“The Corn Exchange” is not like the Grain Exchange or Wall Street; it’s a French restaurant with a New York chef…in downtown Rapid City, South Dakota. It’s a classy place.
We’ve come here for dinner on recommendation of Carol and Kenn, the innkeepers of Hisega Lodge in the Black Hills. The food is fine; the people watching is equally good or better.
You’re not supposed to stare at people, especially in a restaurant. But sometimes you can’t help it. Like when a beautiful 30-something Asian woman dressed to the nines and a 30-something guy wearing a t-shirt, jeans, and jogging shoes are seated at a table in full view for people-watching.
They seem to be on a first date, a bit nervous with each other, maybe matched by a dating service or something, awkward with each other. The first indication is the woman talking on her cell phone. Her date seems a bit irked, or so I think, until he pulls out his iPad, puts it in front of him on the white linen tablecloth, and begins to do whatever he is doing – perhaps showing his date that he, too, has nothing at stake, is cool, detached, not vulnerable, killing time in the awkward silence.
The woman has finished her three phone conversations. Her mind is back where her body is, at the table with the guy in the t-shirt, jeans, and jogging shoes. But he’s not there. He has his iPhone in one hand and his iPad on the table. Maybe he’s texting himself back and forth. Whatever he’s doing, he seems oblivious to the beautiful, well-dressed Asian woman who has come with him to the fancy Corn Exchange…for a date…and is ready now for him to play the game of hot pursuit. He doesn’t notice. She’s tapping her foot. She’s staring out the window in disgust, her chin resting in her left hand, as if to say, ”B o r i n g!”
The rest of the meal is like pushing a replay button. The exchanges at the corner table at The Corn Exchange are predictable. He’s preoccupied; she taps her foot. She’s looking out the window when he’s ready to engage; he’s wiggling his leg. She looks at him; he turns his body to the side and looks away. He looks at her; she looks down and takes a bite.

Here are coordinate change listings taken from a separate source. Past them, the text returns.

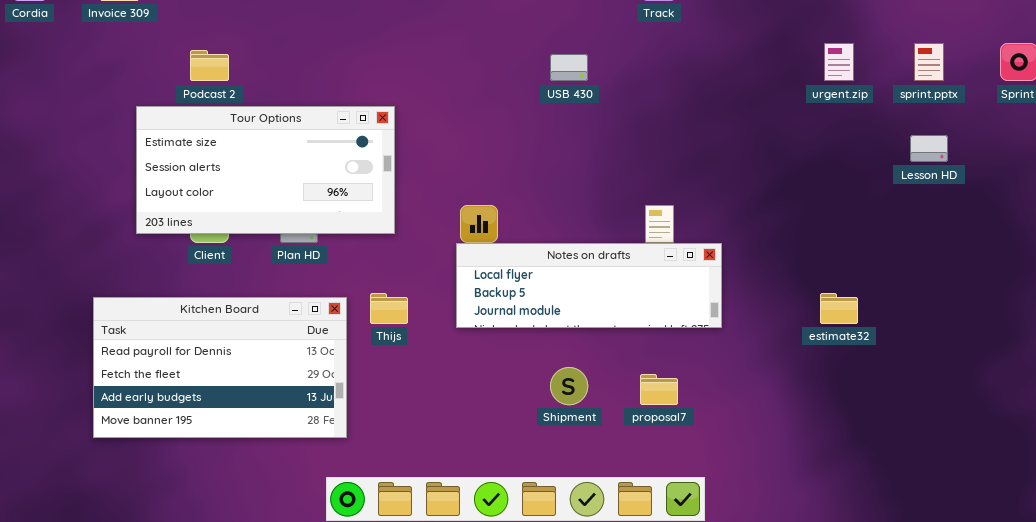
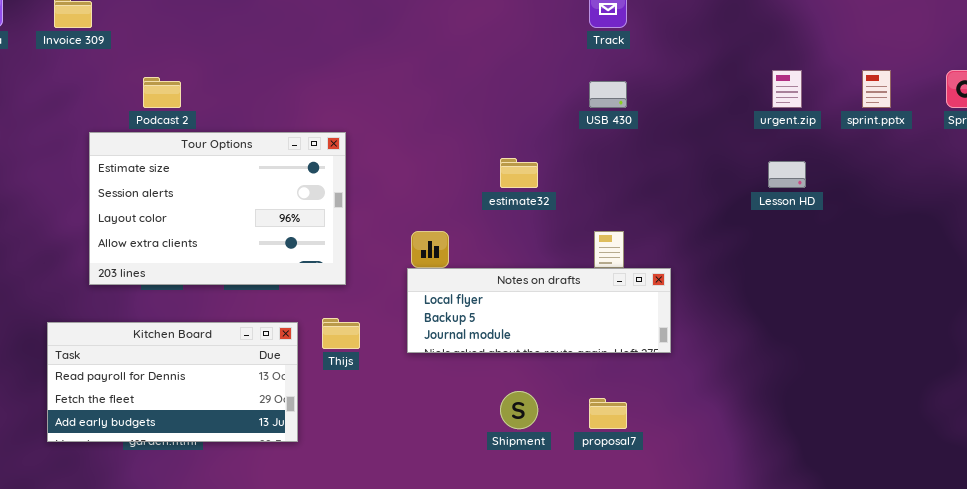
USB 430: [550,54,588,81] -> [589,81,627,108], moved
Tour Options: [136,106,395,234] -> [89,132,346,285], resized
Lesson HD: [910,135,948,162] -> [768,161,806,188], moved
estimate32: [820,293,858,324] -> [500,158,538,188], moved
Kitchen Board: [93,297,347,438] -> [47,322,298,442], resized

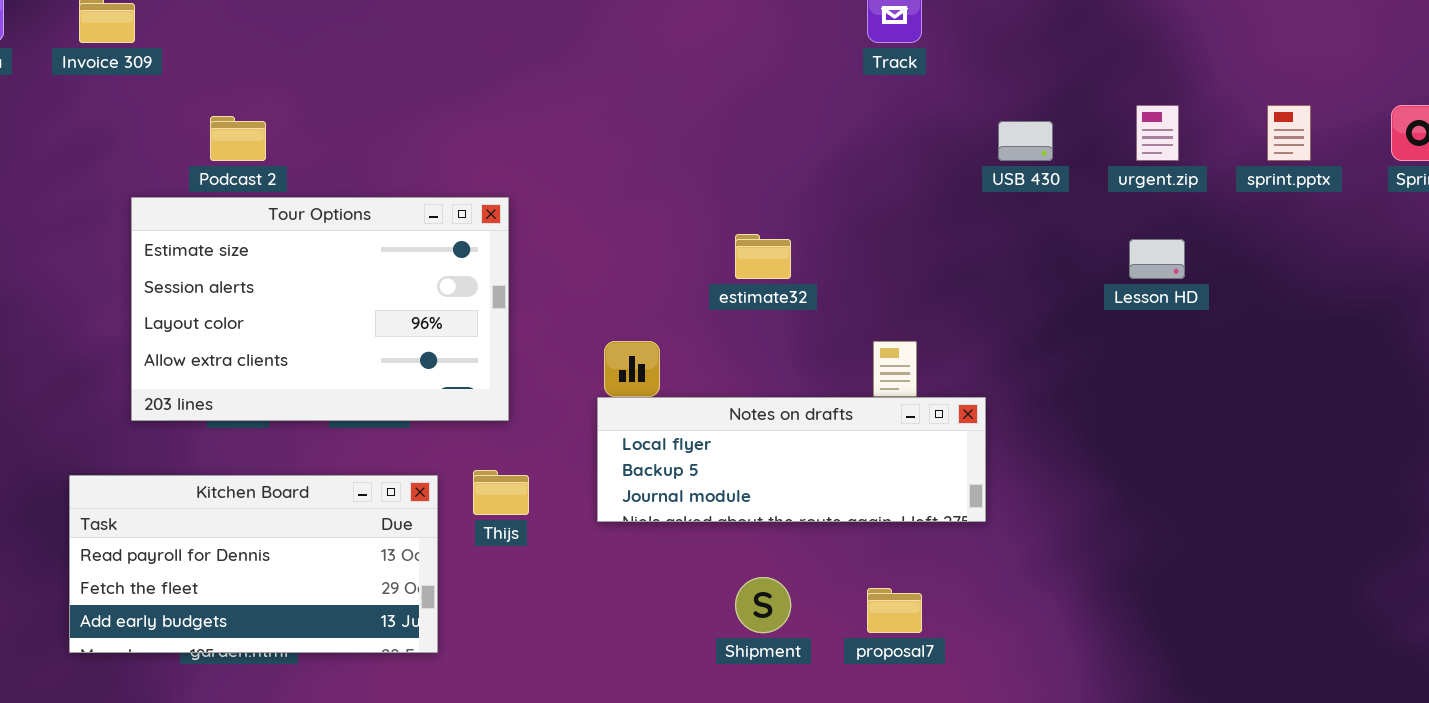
USB 430: [589,81,627,108] -> [998,121,1053,161], moved

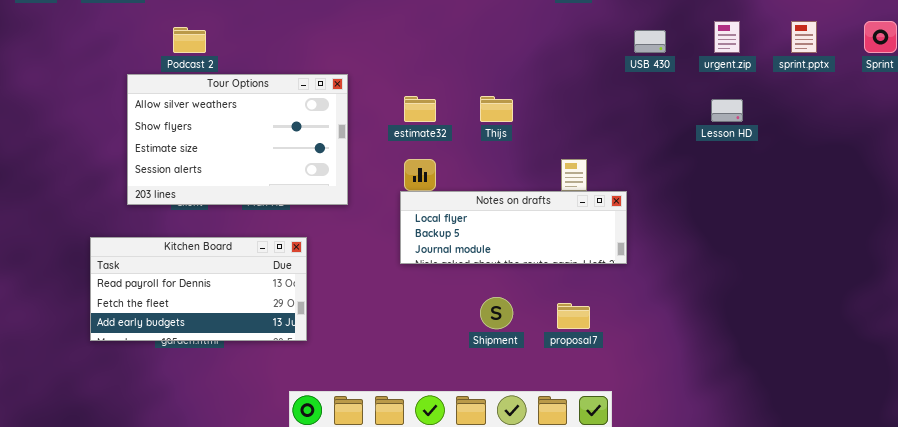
Tour Options: [131,197,509,421] -> [127,74,348,205], scrolled up 2 rows
estimate32: [735,234,791,279] -> [404,96,436,122], moved
Thijs: [473,470,529,515] -> [480,96,513,122], moved

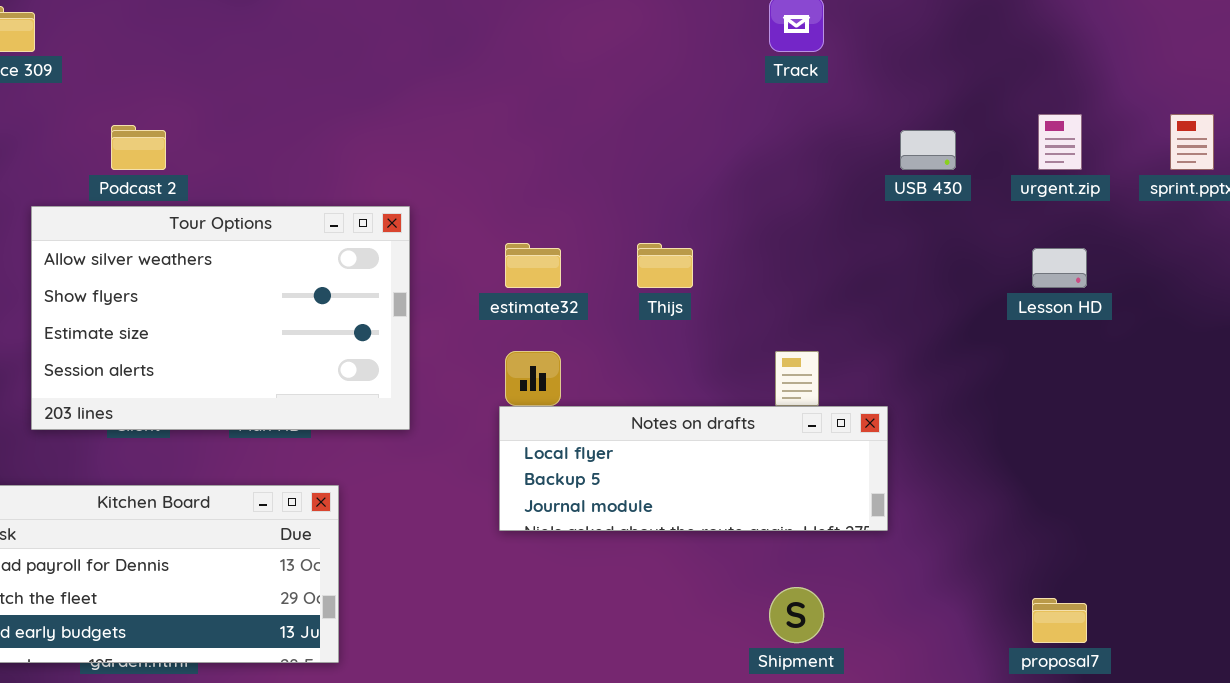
Shipment: [480,297,513,329] -> [769,587,824,643], moved
proposal7: [557,303,590,329] -> [1032,598,1087,643], moved

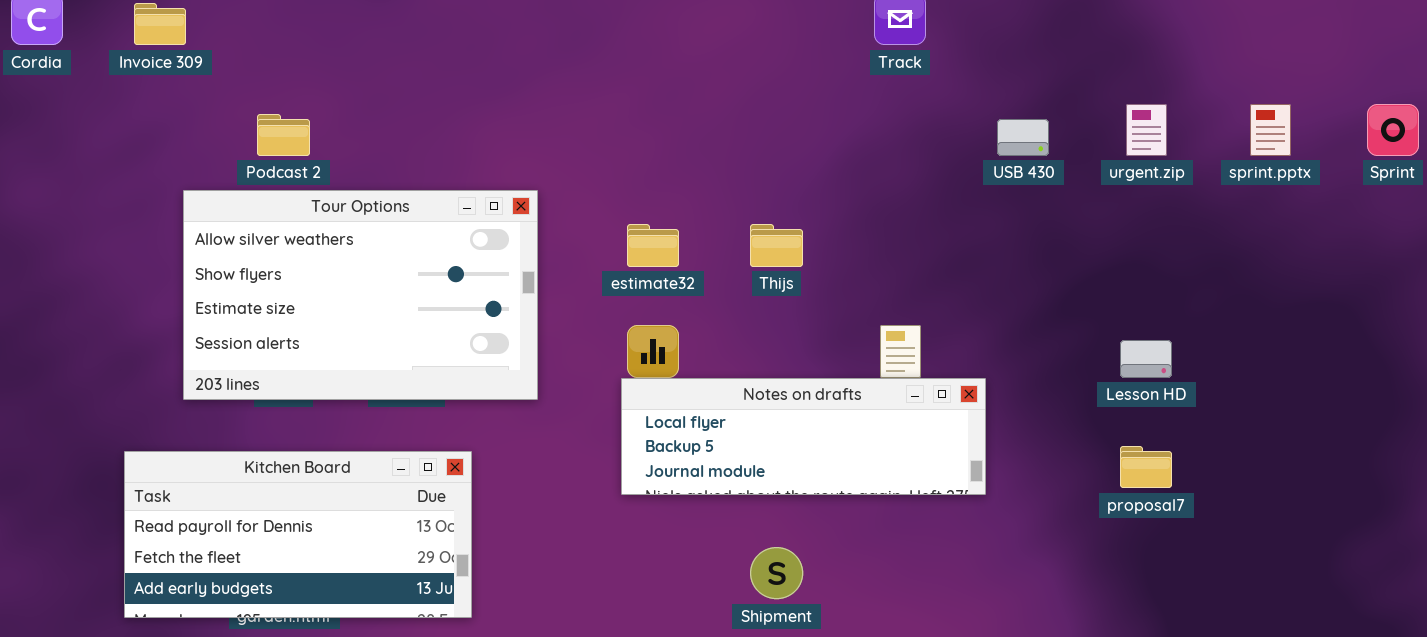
Lesson HD: [1032,248,1087,288] -> [1120,340,1172,378], moved
Shipment: [769,587,824,643] -> [750,547,803,599], moved
proposal7: [1032,598,1087,643] -> [1120,446,1172,488], moved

Desserts arrive. The pain endurance contest is almost over. He smiles and begins to pay attention. She smiles back and pays attention. Then the rude people-watchers see an exchange they’ve missed along the way of trying not to be so rude. You can’t stare all the time. The two cell phones – his and her’s – and the iPad are now in his custody, on the windowsill beside their table. We’re’ confused.
Only then do we see the ring on her finger.